Available data
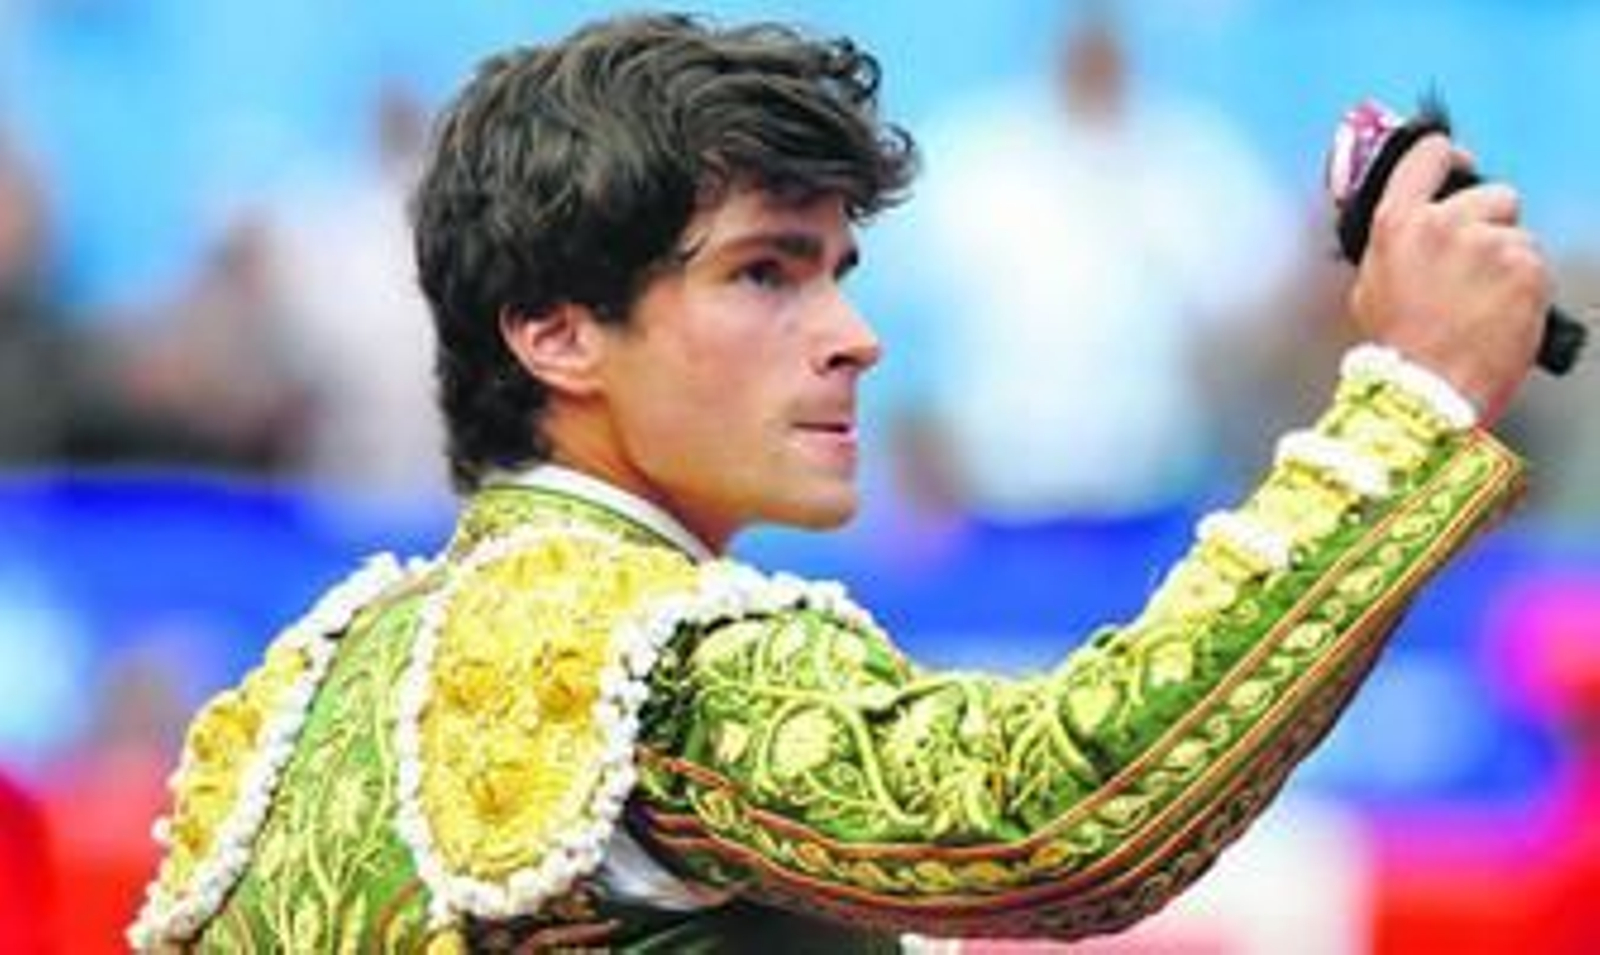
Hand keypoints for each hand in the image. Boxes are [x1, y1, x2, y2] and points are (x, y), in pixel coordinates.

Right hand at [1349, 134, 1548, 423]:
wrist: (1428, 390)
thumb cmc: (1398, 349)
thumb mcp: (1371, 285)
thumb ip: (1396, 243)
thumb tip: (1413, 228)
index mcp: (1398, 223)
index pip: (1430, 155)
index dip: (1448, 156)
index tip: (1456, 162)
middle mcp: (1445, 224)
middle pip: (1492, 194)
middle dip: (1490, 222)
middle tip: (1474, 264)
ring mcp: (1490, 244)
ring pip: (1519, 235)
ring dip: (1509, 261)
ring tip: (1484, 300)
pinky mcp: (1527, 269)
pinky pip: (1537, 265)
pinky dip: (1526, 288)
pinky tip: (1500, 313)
---
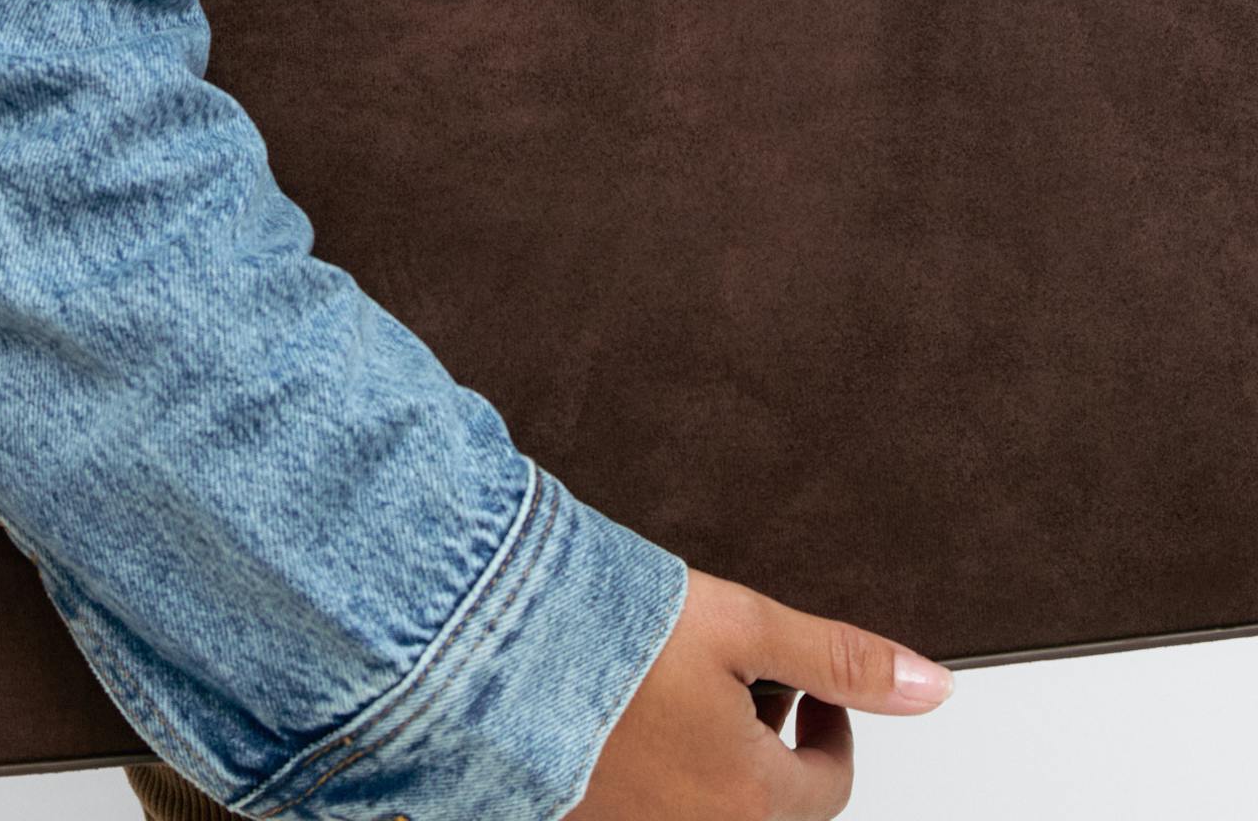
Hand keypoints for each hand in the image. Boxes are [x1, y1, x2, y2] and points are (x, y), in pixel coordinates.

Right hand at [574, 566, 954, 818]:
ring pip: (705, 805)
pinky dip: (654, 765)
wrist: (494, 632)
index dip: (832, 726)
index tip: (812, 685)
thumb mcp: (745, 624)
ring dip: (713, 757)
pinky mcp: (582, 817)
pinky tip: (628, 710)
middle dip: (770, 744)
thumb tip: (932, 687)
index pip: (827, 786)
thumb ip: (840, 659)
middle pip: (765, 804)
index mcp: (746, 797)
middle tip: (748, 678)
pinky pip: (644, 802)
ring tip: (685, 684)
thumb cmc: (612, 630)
--
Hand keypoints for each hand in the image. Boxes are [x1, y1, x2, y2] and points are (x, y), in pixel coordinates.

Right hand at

Work task
Take the lines above from the one containing "ring mcp: (1490, 244)" to the one containing "pinky tip: (1500, 313)" and retype them exactly, both ends included, with nothing added.

Solved exercise
ring mcp: (1490, 244)
ring pip: (1519, 235)
ring dip: (1509, 261)
ring tip: (1484, 300)
pinky mcp: (1527, 269)
pinky pip: (1537, 265)
pinky dip: (1526, 288)
pinky tip: (1500, 313)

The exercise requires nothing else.